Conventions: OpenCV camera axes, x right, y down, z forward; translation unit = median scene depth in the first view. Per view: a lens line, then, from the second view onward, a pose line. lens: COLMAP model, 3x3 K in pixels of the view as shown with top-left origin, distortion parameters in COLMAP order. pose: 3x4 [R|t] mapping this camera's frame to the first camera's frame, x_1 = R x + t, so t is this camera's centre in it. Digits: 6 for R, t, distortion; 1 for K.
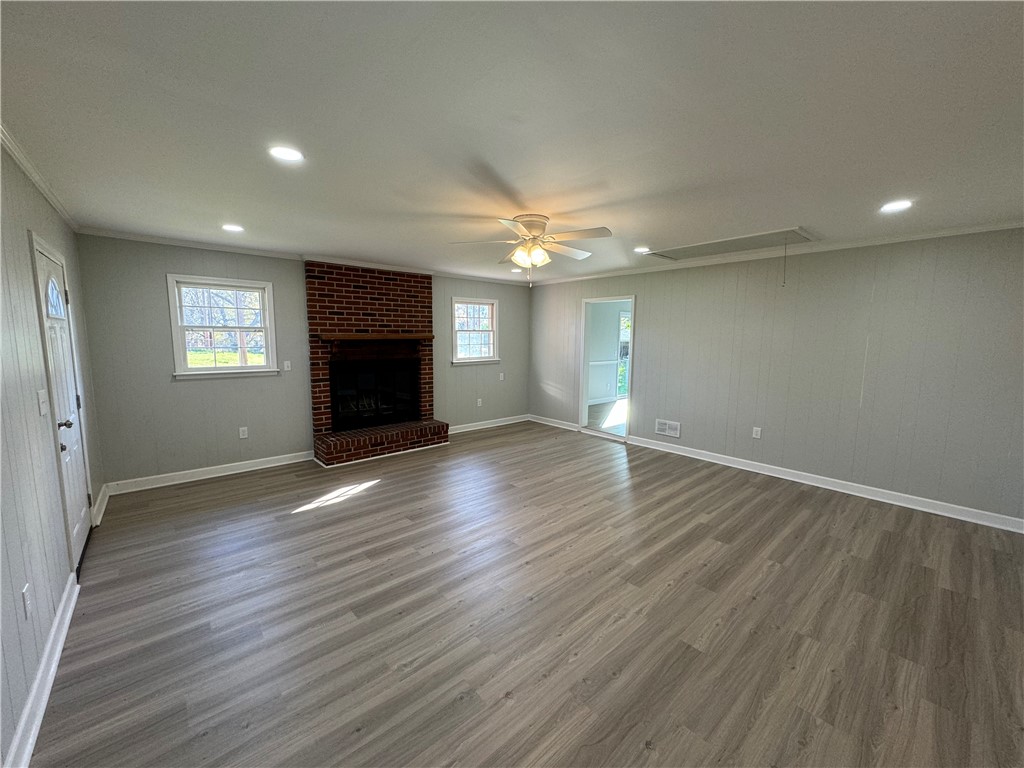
lens RADIAL K [[405.7, 0, 512.0], [0, 405.7, 384.0], [0, 0, 1]] dist [-0.001674, 0.000372]
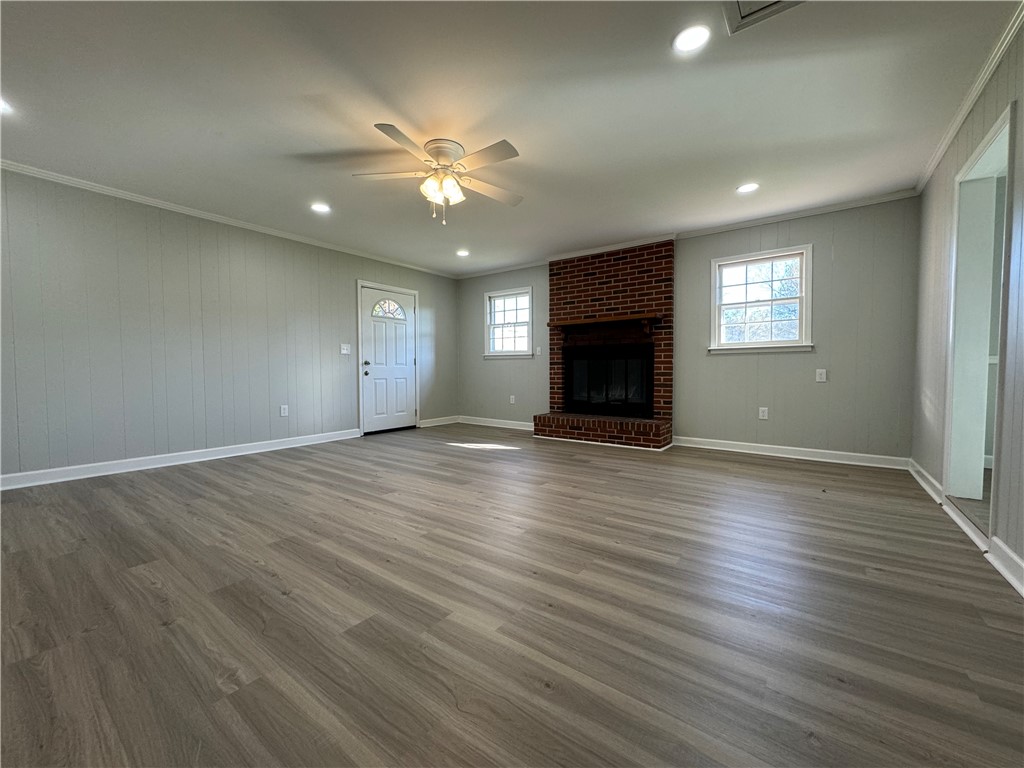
lens RADIAL K [[405.7, 0, 512.0], [0, 405.7, 384.0], [0, 0, 1]] dist [-0.001674, 0.000372]
pose [[0.211144, 0.028352, -0.977044, 0.612160], [-0.112434, 0.993649, 0.004537, 0.056148], [0.970967, 0.108895, 0.212991, 0.636954]]
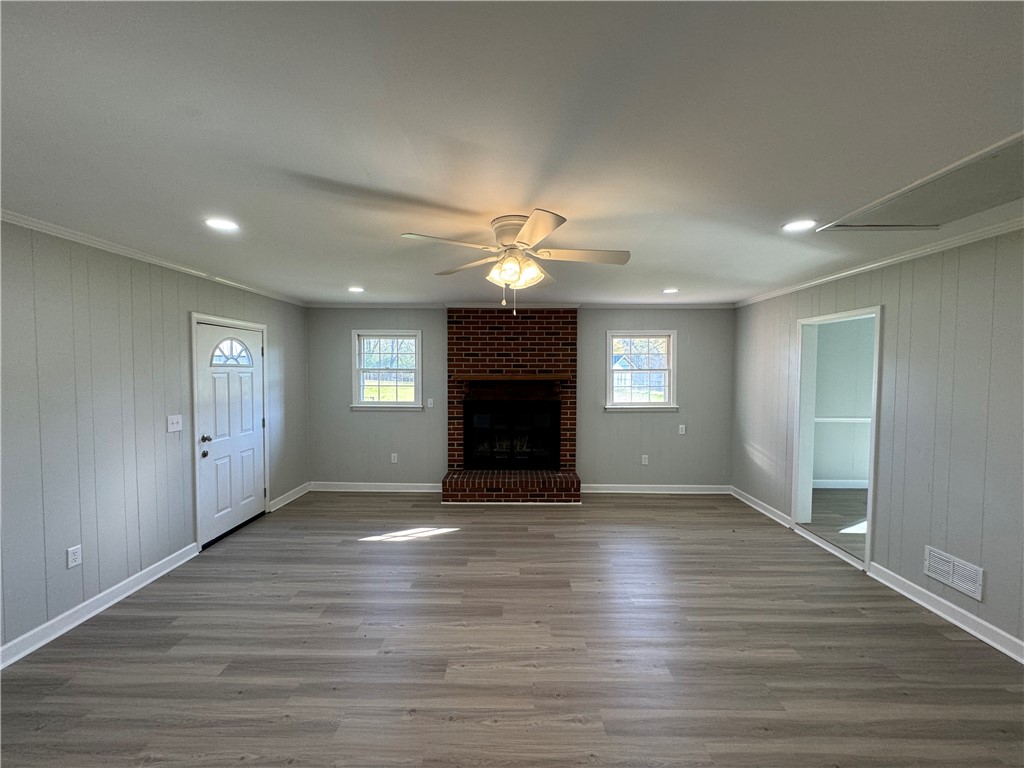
lens RADIAL K [[405.7, 0, 512.0], [0, 405.7, 384.0], [0, 0, 1]] dist [-0.001674, 0.000372]
pose [[0.743912, 0.018873, -0.668011, 0.338591], [-0.077472, 0.995297, -0.058155, -0.047290], [0.663771, 0.095014, 0.741876, 0.302484]]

* _Exercise brief_: Copy every line of the listing above character for character, leaving out the pictures.

* _The answer_:
Conventions: OpenCV camera axes, x right, y down, z forward; translation unit = median scene depth in the first view. Per view: a lens line, then, from the second view onward, a pose line. lens: COLMAP model, 3x3 K in pixels of the view as shown with top-left origin, distortion parameters in COLMAP order. pose: 3x4 [R|t] mapping this camera's frame to the first camera's frame, x_1 = R x + t, so t is this camera's centre in it. Digits: 6 for R, t, distortion; 1 for K.
lens RADIAL K [[405.7, 0, 512.0], [0, 405.7, 384.0], [0, 0, 1]] dist [-0.001674, 0.000372]
lens RADIAL K [[405.7, 0, 512.0], [0, 405.7, 384.0], [0, 0, 1]] dist [-0.001674, 0.000372]
pose [[0.211144, 0.028352, -0.977044, 0.612160], [-0.112434, 0.993649, 0.004537, 0.056148], [0.970967, 0.108895, 0.212991, 0.636954]]
lens RADIAL K [[405.7, 0, 512.0], [0, 405.7, 384.0], [0, 0, 1]] dist [-0.001674, 0.000372]
pose [[0.743912, 0.018873, -0.668011, 0.338591], [-0.077472, 0.995297, -0.058155, -0.047290], [0.663771, 0.095014, 0.741876, 0.302484]]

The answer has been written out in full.